Dalam Peraturan Menteri Pertanian Nomor: 38/Permentan/Ot.140/7/2011, disebutkan bahwa untuk pendataan varietas dalam rangka pengawasan peredaran benih, perlu dilakukan pendaftaran varietas (Pasal 8 Ayat 1). Selanjutnya dalam Pasal 9 dijelaskan, bahwa varietas hasil pemuliaan atau varietas lokal yang didaftarkan harus memenuhi persyaratan yang meliputi: a. memiliki deskripsi varietas sesuai dengan standar yang ditetapkan oleh Direktur Jenderal Hortikultura, b. belum pernah didaftarkan untuk peredaran, c. memiliki keunggulan tertentu sebagaimana diakui oleh penyelenggara pemuliaan atau pemilik calon varietas/kuasanya seperti yang tercantum pada deskripsi, d. nama varietas dalam deskripsi pada huruf a mengikuti penamaan yang diatur dalam peraturan perundang-undangan di bidang perlindungan varietas tanaman. Berdasarkan Peraturan Menteri Pertanian tersebut, maka ‘Jawa 1’ memenuhi syarat untuk didaftarkan sebagai varietas unggul hortikultura. ‘Jawa 1’ telah dikarakterisasi dan dievaluasi, dan secara morfologi (Tabel 2, 3, 4 dan 5), biokimia (Gambar 9) dan molekuler (Gambar 12) dapat dibedakan dari varietas pamelo yang telah dilepas (‘Nambangan’, ‘Sri Nyonya’, ‘Magetan’, ‘Bageng Taji’ dan ‘Cikoneng ST’).

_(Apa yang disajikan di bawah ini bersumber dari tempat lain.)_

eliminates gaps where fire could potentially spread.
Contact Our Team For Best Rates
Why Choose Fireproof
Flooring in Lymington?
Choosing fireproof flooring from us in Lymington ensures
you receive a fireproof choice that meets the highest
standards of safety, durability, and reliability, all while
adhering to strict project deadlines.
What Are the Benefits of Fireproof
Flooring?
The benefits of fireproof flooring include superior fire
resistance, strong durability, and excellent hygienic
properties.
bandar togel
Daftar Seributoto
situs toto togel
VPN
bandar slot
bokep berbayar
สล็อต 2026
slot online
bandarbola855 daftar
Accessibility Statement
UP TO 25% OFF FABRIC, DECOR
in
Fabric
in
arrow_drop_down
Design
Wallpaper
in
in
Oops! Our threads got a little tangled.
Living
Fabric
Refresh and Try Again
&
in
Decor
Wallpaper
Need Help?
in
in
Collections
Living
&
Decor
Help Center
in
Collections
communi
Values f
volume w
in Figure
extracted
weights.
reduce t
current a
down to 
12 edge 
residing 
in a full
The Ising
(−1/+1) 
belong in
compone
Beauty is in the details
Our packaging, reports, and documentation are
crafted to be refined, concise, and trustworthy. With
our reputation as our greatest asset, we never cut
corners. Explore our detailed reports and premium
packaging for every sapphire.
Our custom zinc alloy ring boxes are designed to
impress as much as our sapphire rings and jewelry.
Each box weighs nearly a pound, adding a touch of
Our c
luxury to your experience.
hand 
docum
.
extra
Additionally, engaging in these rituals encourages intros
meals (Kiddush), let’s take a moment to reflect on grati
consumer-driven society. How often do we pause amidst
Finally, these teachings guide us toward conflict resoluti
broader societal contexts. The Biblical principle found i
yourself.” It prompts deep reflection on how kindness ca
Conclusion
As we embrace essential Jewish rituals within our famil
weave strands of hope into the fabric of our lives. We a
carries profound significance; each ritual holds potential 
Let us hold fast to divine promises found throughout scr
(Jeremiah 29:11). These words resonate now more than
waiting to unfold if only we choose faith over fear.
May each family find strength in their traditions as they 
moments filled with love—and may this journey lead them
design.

Pendaftaran varietas dapat dilakukan oleh penyelenggara pemuliaan atau pemilik calon verietas/kuasanya, baik perorangan, badan hukum, instansi pemerintah dan/atau pemerintah daerah (Peraturan Menteri Pertanian Nomor: 38/Permentan/Ot.140/7/2011 Bab III Pasal 8 Ayat 3). Dalam hal ini pemulia tanaman berperan menyediakan informasi mengenai karakter calon varietas yang diajukan. Sementara instansi pemerintah (Dinas Pertanian atau pemerintah daerah) menyediakan dukungan berupa dana bagi keperluan penyediaan bibit yang memenuhi standar mutu minimal, dan dana untuk pengujian keunggulan dan kebenaran varietas.